It’s been 5 years since the flood waters ravished the streets of Louisiana. Hurricane Katrina had destroyed homes, damaged landmarks and left the city in disarray and despair. New Orleans at one point, seemed to have been lost to the storm, but after the waters receded, a ray of hope emerges.
Before the hurricane the schools in New Orleans was deemed unsatisfactory by the locals as. Cash-strapped and under-performing, education sat on the back burner. From 2000 to 2004, enrollment in the schools declined from 77, 610 to 64,920 and an increasing amount of people were dropping out altogether.
In 2005, the state of Louisiana deemed 64 percent of the city’s schools “academically unacceptable. But when Katrina hit at the end of August 2005, the city was wiped clean of its students and teachers as they were forced to evacuate. And in November, the Legislature expressed an emergency session to give the state the authority to take over the school’s districts it considered to be “academically in crisis.”

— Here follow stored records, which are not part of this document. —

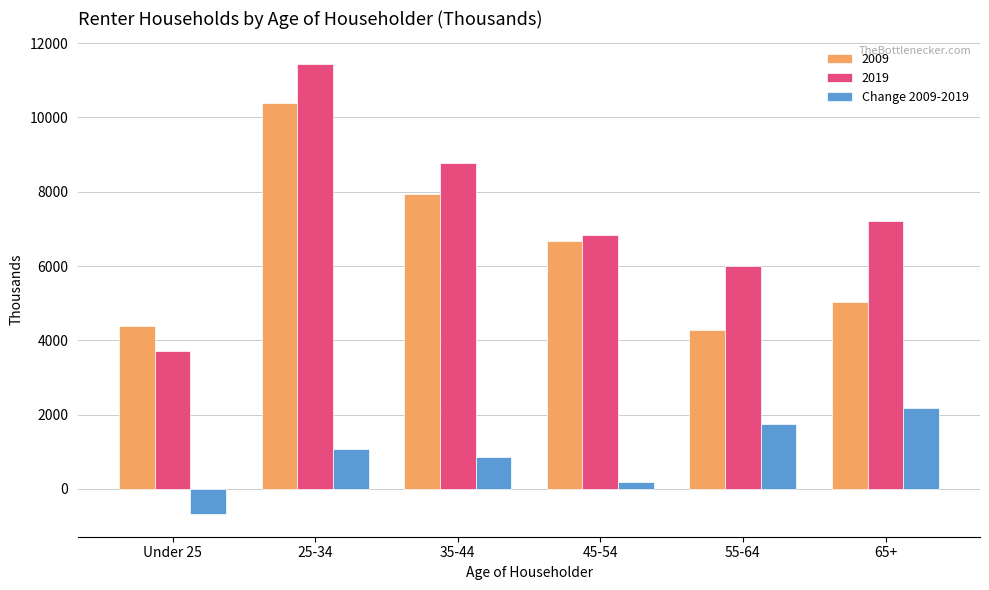

List the labels in order of 2019 value, largest first.

25-34, 35-44, 65+, 45-54, 55-64, Under 25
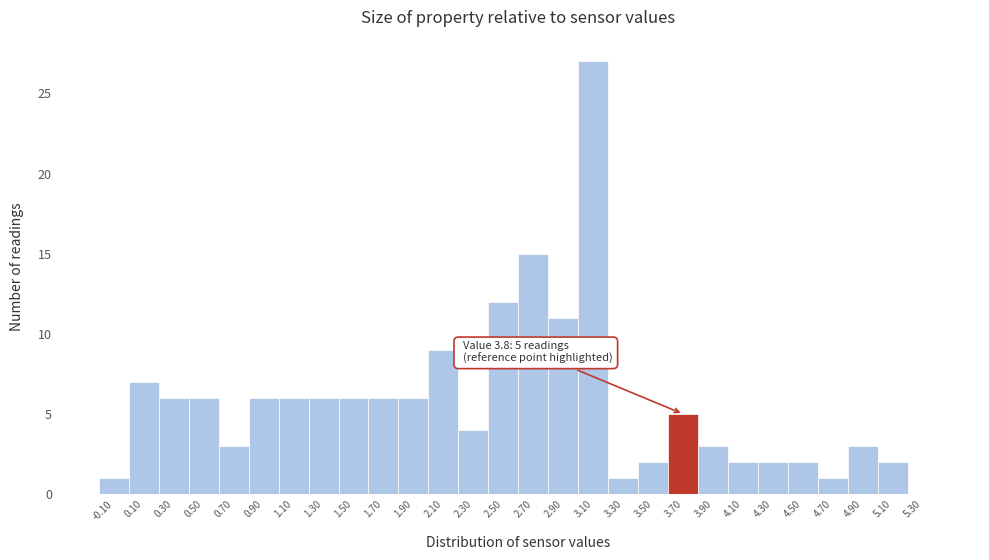

Reading left to right, what are all the values shown in this chart?

-0.10=1	0.10=7	0.30=6	0.50=6	0.70=3	0.90=6	1.10=6	1.30=6	1.50=6	1.70=6	1.90=6	2.10=9	2.30=4	2.50=12	2.70=15	2.90=11	3.10=27	3.30=1	3.50=2	3.70=5	3.90=3	4.10=2	4.30=2	4.50=2	4.70=1	4.90=3	5.10=2	5.30=0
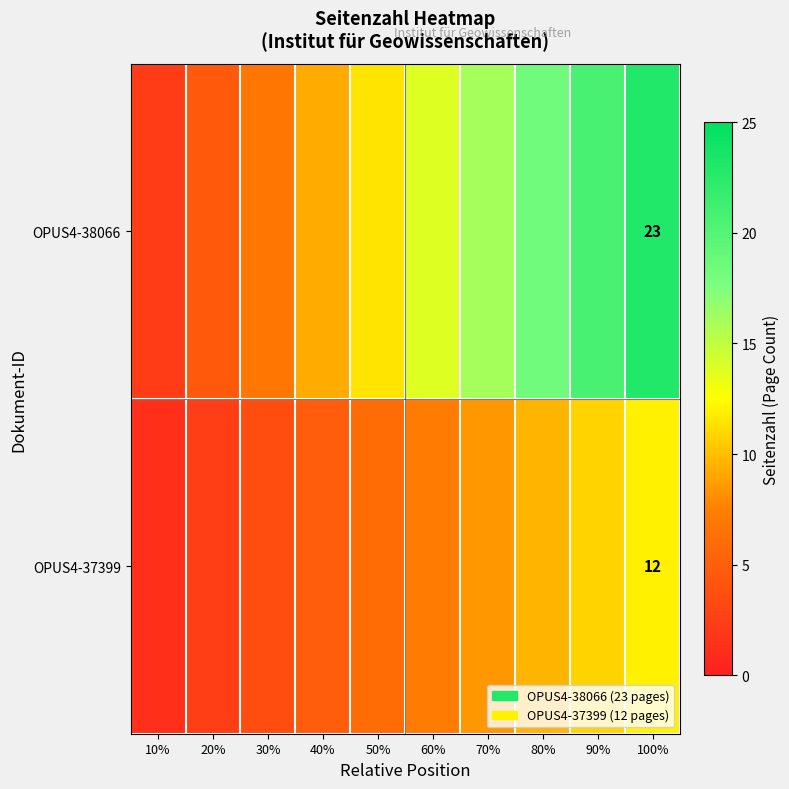

Rank the series at 100% from highest to lowest value.

OPUS4-38066, OPUS4-37399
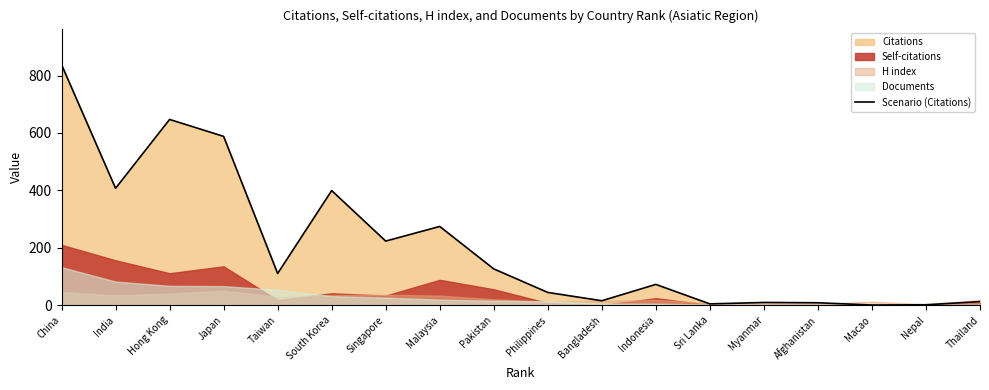

Rank the categories by value from lowest to highest.

Macao, Nepal, Sri Lanka, Afghanistan, Myanmar, Thailand, Bangladesh, Philippines, Indonesia, Taiwan, Pakistan, Singapore, Malaysia, South Korea, India, Japan, Hong Kong, China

The “Recovery School District” was then instituted taking 1-7 under-performing Orleans Parish public schools in the city under the states control. Private organizations converted the ailing schools into charter schools and left 16 schools that performed above the state average standard before Katrina.
Today the schools have greatly improved as the Cowen Institute recently reported that just 42 percent of New Orleans schools are “academically unacceptable.” This is wonderful news seeing as the numbers went down from 64 percent from before Katrina.
Education in the Big Easy dramatically improved despite the horrific disaster. The rebuilding of 85 schools damaged during the hurricane acts as a symbol of faith in the next generation’s future. And it just goes to show that good things can come out of a bad situation.